# Going to learn a trade?



## Lance (Jun 8, 2008)

I'm hoping to get out of the country, having finished schooling (only 17!) and live in america. I'm looking for work as a carpenter / joiner, preferrably doing construction but i'll take the furniture if it's all i can get.. and was wondering if anyone knew what i'd need to do to be allowed to stay there? i'd need a work visa, i know, but is there much to go through?

Please, any comments about me being too young to go abroad on my own? To yourselves. There are a couple of families that know mine quite closely in houston and galveston, so I'll be ok if i'm within driving distance of them 

Also, anyone know a carpenter looking for understudies / apprentices in the houston area?  Though i'm starting calling scores of them soon, so I'm bound to find someone.

Ta all! and Hello  first post!


----------



## Fatbrit (May 8, 2008)

Lance said:


> I'm hoping to get out of the country, having finished schooling (only 17!) and live in america. I'm looking for work as a carpenter / joiner, preferrably doing construction but i'll take the furniture if it's all i can get.. and was wondering if anyone knew what i'd need to do to be allowed to stay there? i'd need a work visa, i know, but is there much to go through?
> 
> Please, any comments about me being too young to go abroad on my own? To yourselves. There are a couple of families that know mine quite closely in houston and galveston, so I'll be ok if i'm within driving distance of them
> 
> ...


Basically, it ain't gonna happen. Sorry to be the bearer of bad news and all that, but better that than getting your hopes up without addressing the crux of the problem -- there is no suitable visa for your plans.


----------



## Lance (Jun 8, 2008)

You can't be serious? no way to get into a country to take a JOB? because that's all I'd be doing, as that's how you train for carpentry! i'd be on a wage and paying taxes, and they'd not let me in? 

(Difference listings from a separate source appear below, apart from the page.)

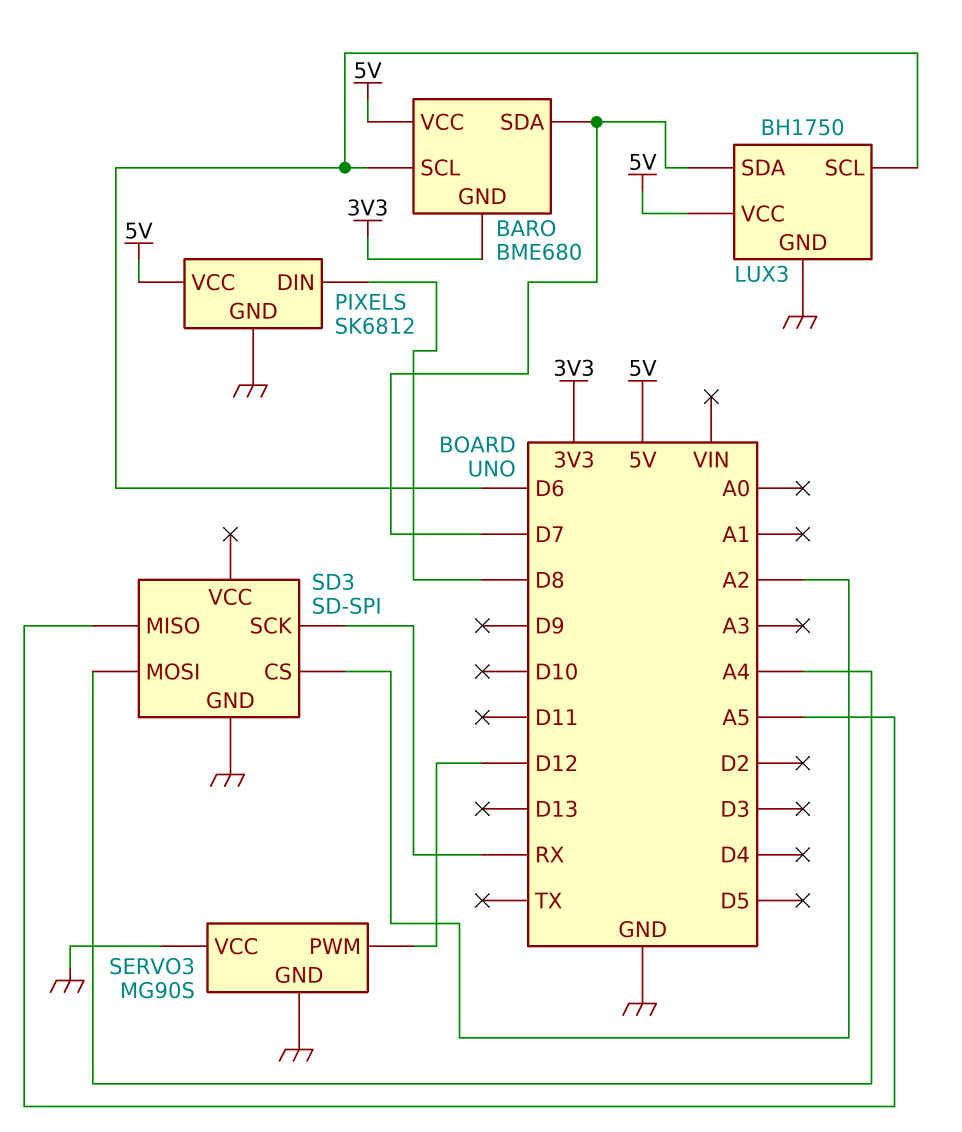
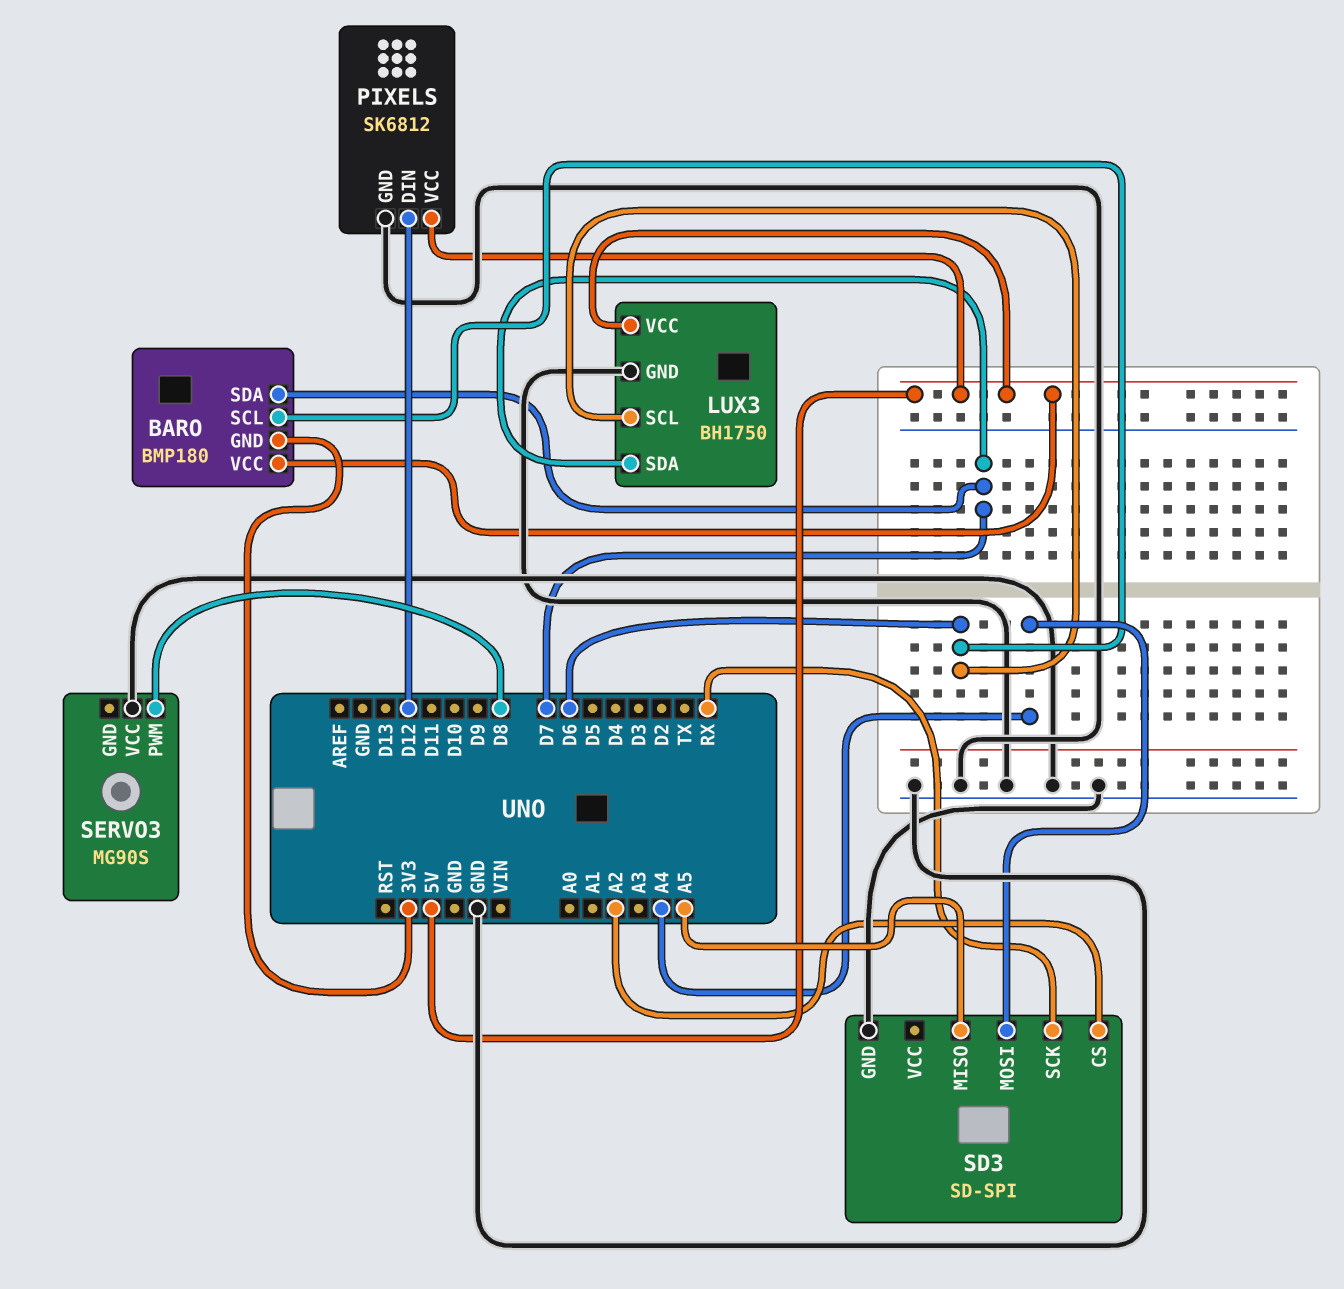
BARO: BME680 -> BMP180
PIXELS pin DIN: D8 -> D12
SERVO3 pin GND: GND -> none
SERVO3 pin PWM: D12 -> D8

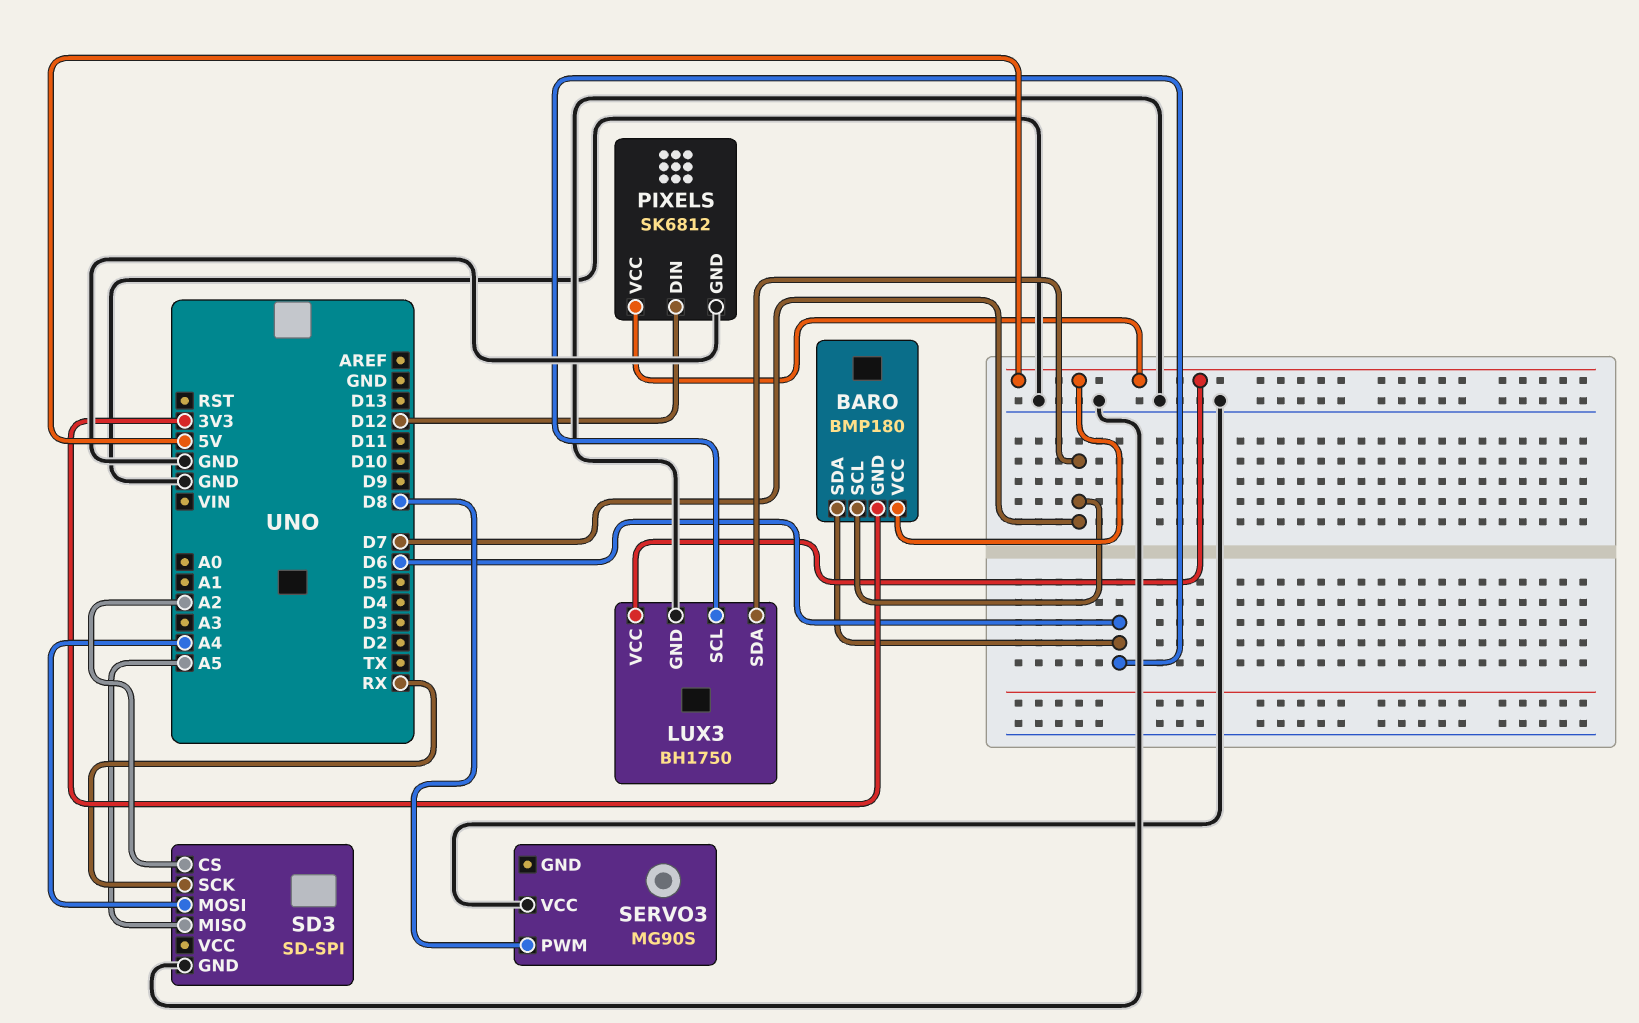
BARO pin SCL: D6 -> D7
BARO pin SDA: D7 -> D6

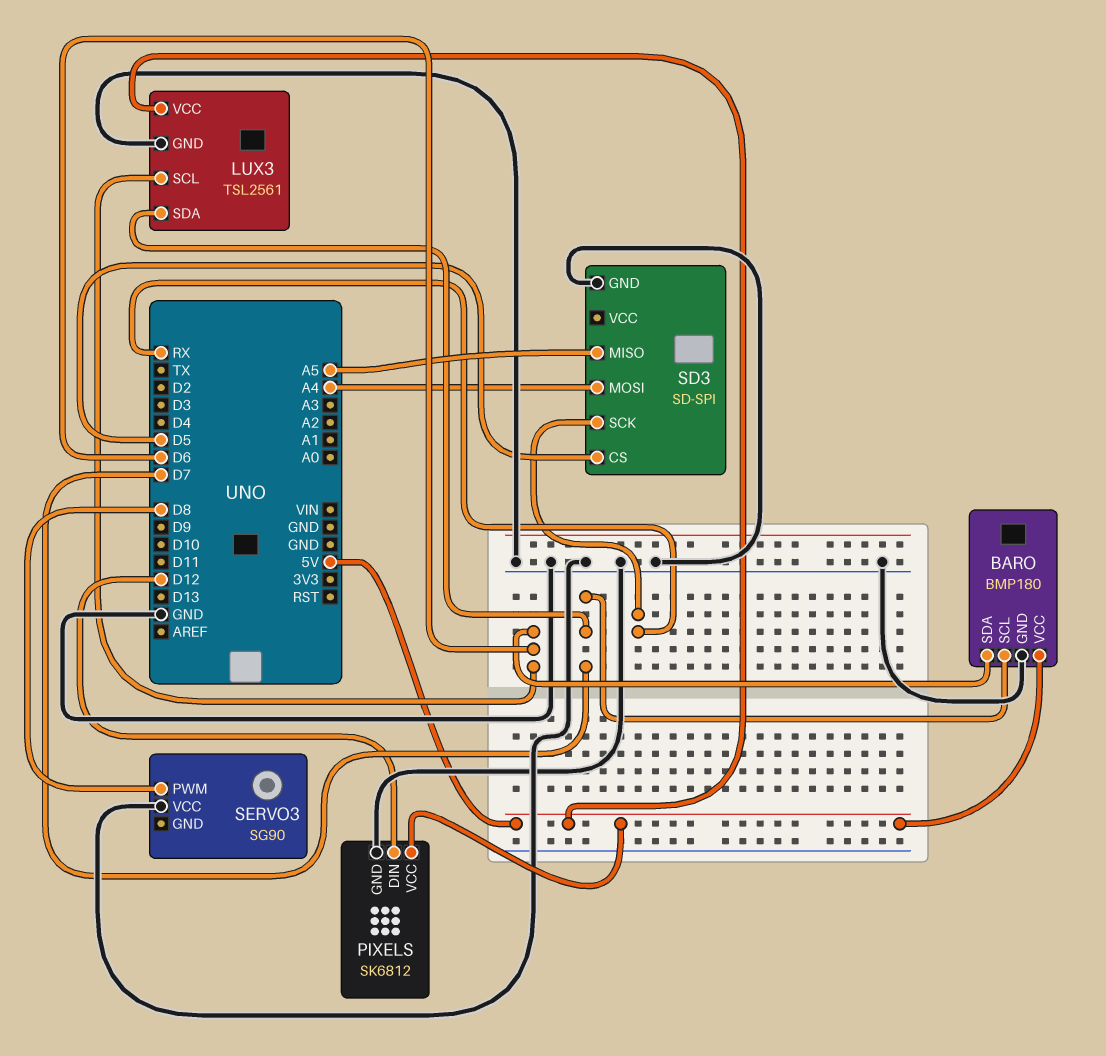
BARO pin GND: 3V3 -> GND
LUX3: BH1750 -> TSL2561
SD3 pin CS: A2 -> D5
SERVO3: MG90S -> SG90

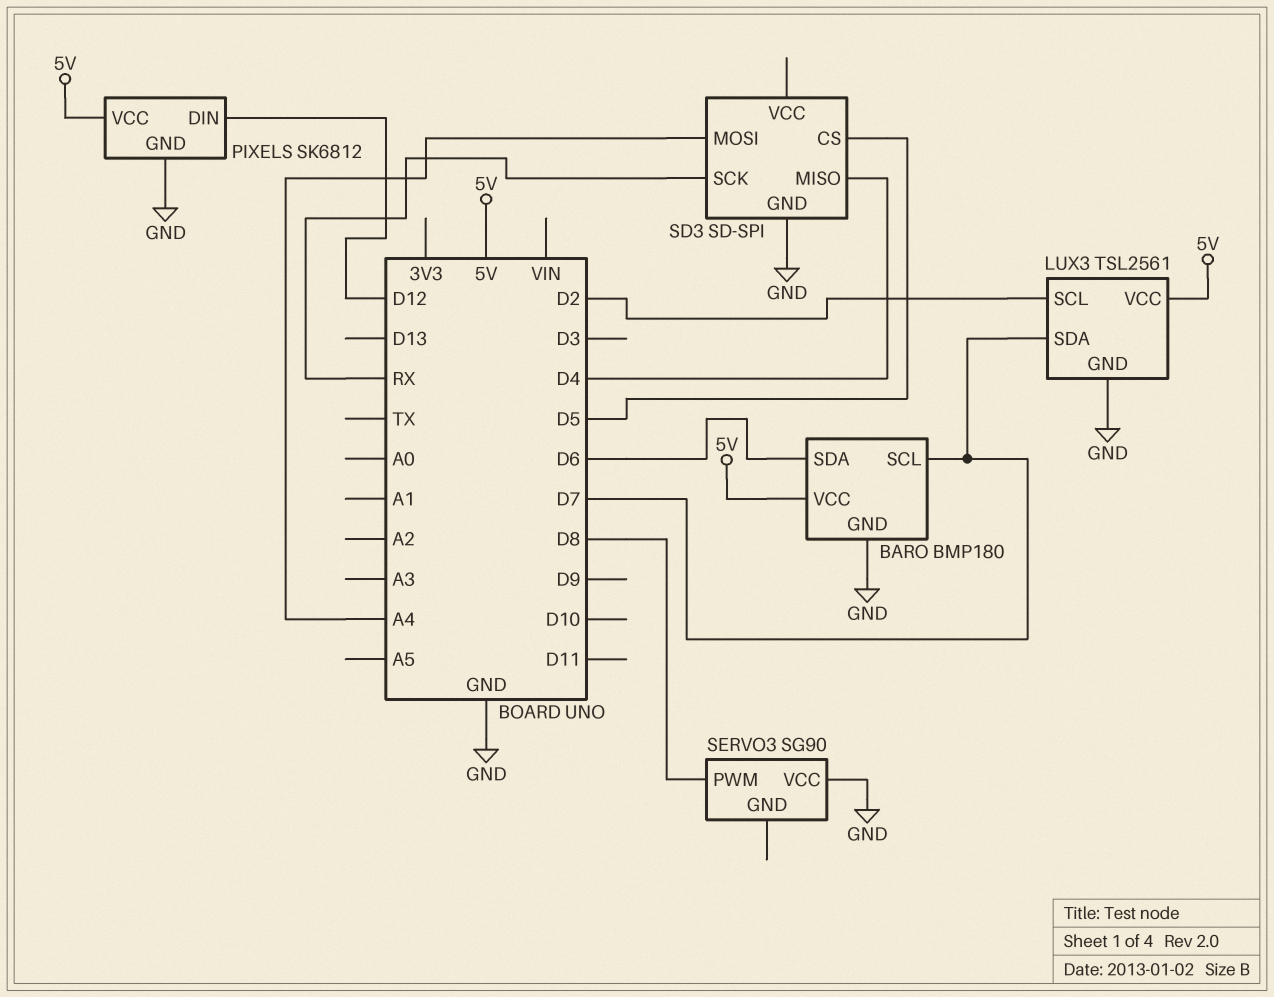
LUX3 pin SCL: D6 -> D2
SD3 pin MISO: A5 -> D4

bunch of morons, if that's the case.


----------



## Fatbrit (May 8, 2008)

Totally serious.


----------



## RICHNTRISH (Jun 4, 2008)

You'll be lucky !! 
Your only young choose your trade wisely now and in 5 years you will be able to make it happen .


----------



## Lance (Jun 8, 2008)

Well... would wood be a good skill? A lot of american houses are wooden... I'd want to do furniture, eventually - I suppose that goes anywhere, but I was hoping to do america first! and keep moving around after some years there.. blasted visas.


----------



## synthia (Apr 18, 2007)

The chance that you will ever get a visa for the US as a carpenter is pretty much zero. We do not have, nor have we ever had, a sufficient shortage to put carpenters on the list of needed professions. An employer would have to provide evidence that it wasn't possible to hire an American or a green card holder to do the job, spend money and probably hire a lawyer to handle the application, and be willing to wait until the application was processed. That is if you were already a skilled and experienced carpenter.


----------



## Lance (Jun 8, 2008)

> The chance that you will ever get a visa for the US as a carpenter is pretty much zero. We do not have, nor have we ever had, a sufficient shortage to put carpenters on the list of needed professions. An employer would have to provide evidence that it wasn't possible to hire an American or a green card holder to do the job, spend money and probably hire a lawyer to handle the application, and be willing to wait until the application was processed. That is if you were already a skilled and experienced carpenter.


poo 

Oh well. There's plenty more to the world than america  If there's no chance, I'd still pick the carpentry.


----------